The government’s bill to ban foreign political donations has passed the Senate after backroom negotiations with Labor resolved a dispute about the Coalition’s attempt to override state donation laws.
The electoral funding and disclosure bill is the third plank for the Coalition’s foreign interference package to pass the Senate after bills to strengthen espionage offences and set up a foreign influence register passed in June.
Labor used the bill’s passage on Thursday evening to call on the Liberal and National parties to voluntarily stop taking foreign political donations, as it will not become law until it goes from the Senate and is passed by the House of Representatives.
The passage of the bill in the Senate was welcomed by civil society groups in the Hands Off Our Charities coalition including the Australian Conservation Foundation, which were pleased that substantial amendments had clarified and rolled back proposed new red tape on charities.
The Greens remained critical of aspects of the legislation, citing advice that despite the Coalition and Labor’s assurances the bill may create a loophole for political parties to restructure their finances to avoid state developer donation bans.
But despite those warnings the heat was taken out of Senate debate on Thursday morning when the Labor deputy leader in the Senate and shadow special minister of state, Don Farrell, confirmed the opposition would support the bill.
Labor succeeded in making a symbolic second reading amendment calling for the threshold for disclosure of political donations to be reduced to $1,000. A suite of Greens amendments, including to cap all political donations at $1,000, failed.
The Greens’ democracy spokeswoman, Larissa Waters, said the bill attempted to regulate only the 6% of political donations from foreign sources, leaving 94% of donations which “corrupt democracy” unregulated.
Waters said the bill “doesn’t even stop all” foreign sources of money, because of the potential for foreign companies to donate through Australian subsidiaries and the exception allowing foreign residents of Australia to donate.
Waters noted that Sam Dastyari’s dealings with the Sydney-based Chinese businessman Huang Xiangmo would therefore not even be captured by the law.
“It is not drafted in a way to actually fix the problem of corporate control of our democracy,” she said. “Everybody in this place knows exactly that.

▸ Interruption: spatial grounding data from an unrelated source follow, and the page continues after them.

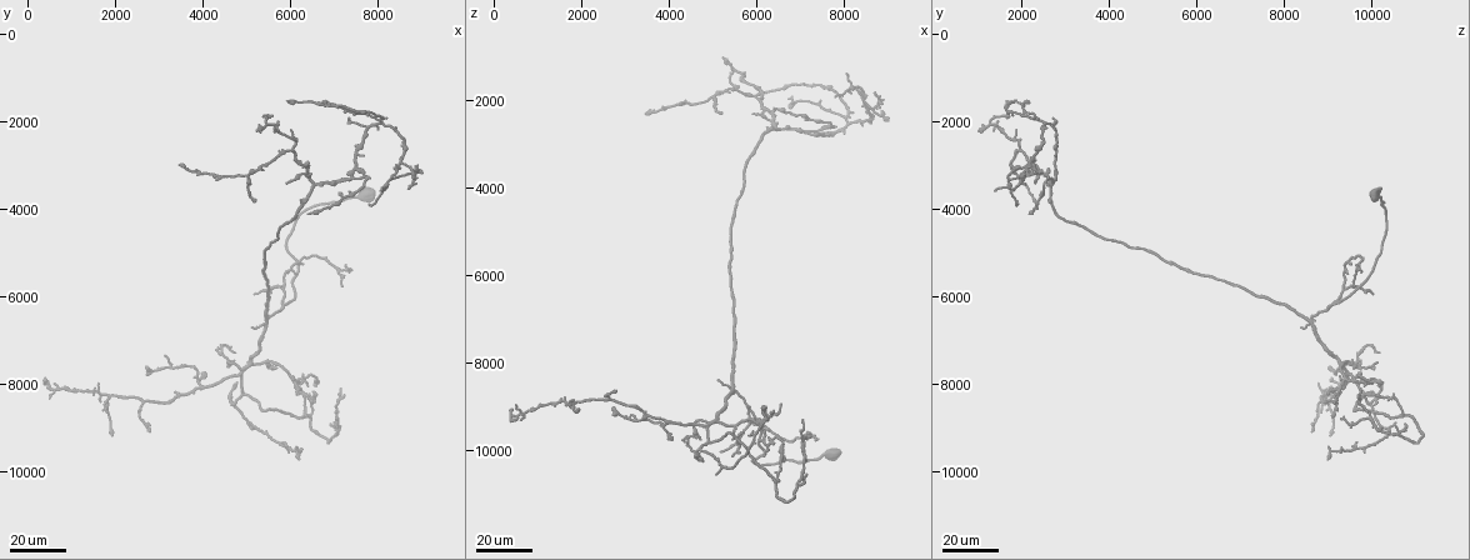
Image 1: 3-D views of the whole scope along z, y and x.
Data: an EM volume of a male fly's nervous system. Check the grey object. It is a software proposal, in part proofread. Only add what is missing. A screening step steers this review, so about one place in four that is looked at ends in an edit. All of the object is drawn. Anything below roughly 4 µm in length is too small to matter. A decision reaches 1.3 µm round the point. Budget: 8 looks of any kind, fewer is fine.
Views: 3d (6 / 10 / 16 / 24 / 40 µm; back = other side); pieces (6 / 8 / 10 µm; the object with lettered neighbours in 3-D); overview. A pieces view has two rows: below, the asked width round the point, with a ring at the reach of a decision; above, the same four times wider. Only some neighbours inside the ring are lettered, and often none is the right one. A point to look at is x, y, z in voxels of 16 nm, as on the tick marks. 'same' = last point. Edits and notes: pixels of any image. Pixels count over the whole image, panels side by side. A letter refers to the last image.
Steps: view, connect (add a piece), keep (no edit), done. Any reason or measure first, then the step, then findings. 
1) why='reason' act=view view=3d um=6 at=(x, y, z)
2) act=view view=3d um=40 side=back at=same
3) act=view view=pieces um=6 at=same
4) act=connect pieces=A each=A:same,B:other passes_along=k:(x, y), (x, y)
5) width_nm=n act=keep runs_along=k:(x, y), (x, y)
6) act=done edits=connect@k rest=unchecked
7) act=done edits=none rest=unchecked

why='free end' act=view view=3d um=24 at=(5500, 7450, 10100)

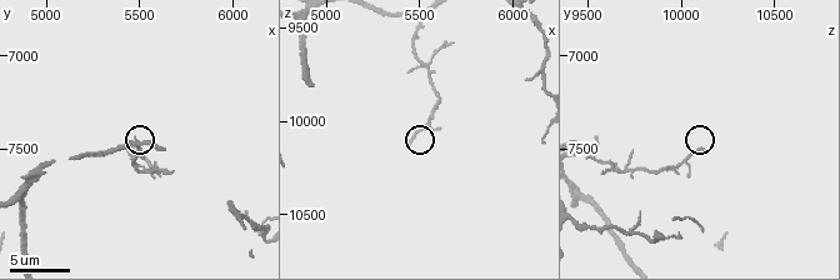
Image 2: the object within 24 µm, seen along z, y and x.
act=view view=pieces um=8 at=(5440, 7500, 10100)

I think the Australian public won’t buy this either.”
Although Labor always supported the bill’s aim of banning foreign political donations, it became controversial when charities and not-for-profit groups lobbied against proposed rules regulating their campaigning activities.
The Australian Conservation Foundation chief executive, Kelly O’Shanassy, said the original bill would have “redefined non-partisan, independent, issues-based advocacy as political campaigning” and “prevented many groups from receiving international philanthropy for important public interest work”.
Farrell and Labor’s charities spokesman, Andrew Leigh, accused the Coalition of trying to “hijack this important reform and use it as an opportunity to shut down their critics”.
“And if they had gotten their way, Australia’s charities and not-for-profits would have been reeling from yet another Coalition attack on their right to play an active part in our democracy,” they said.
After a bipartisan joint standing committee on electoral matters report in April, the bill was amended to clarify that issue-based campaigns are not captured in the definition of “electoral matters” that attract the higher transparency measures.
O’Shanassy said the final bill was a “significant improvement on the original proposal, addressing many of the concerns raised by charities and non-profits”.
The Coalition and Labor bipartisan push to pass the bill was threatened in September by a new set of government amendments that included provisions to override state and territory donation laws unless donors specified their funding was only for state elections.
Academics warned the provisions would override state laws including bans on political donations from developers and stricter caps on donations, expenditure and disclosure.
Labor objected to the “state immunity provisions” but negotiations between the finance minister, Mathias Cormann, and Farrell overcame the objections by inserting further amendments to clarify if donations are ultimately spent on state campaigns the state law would apply.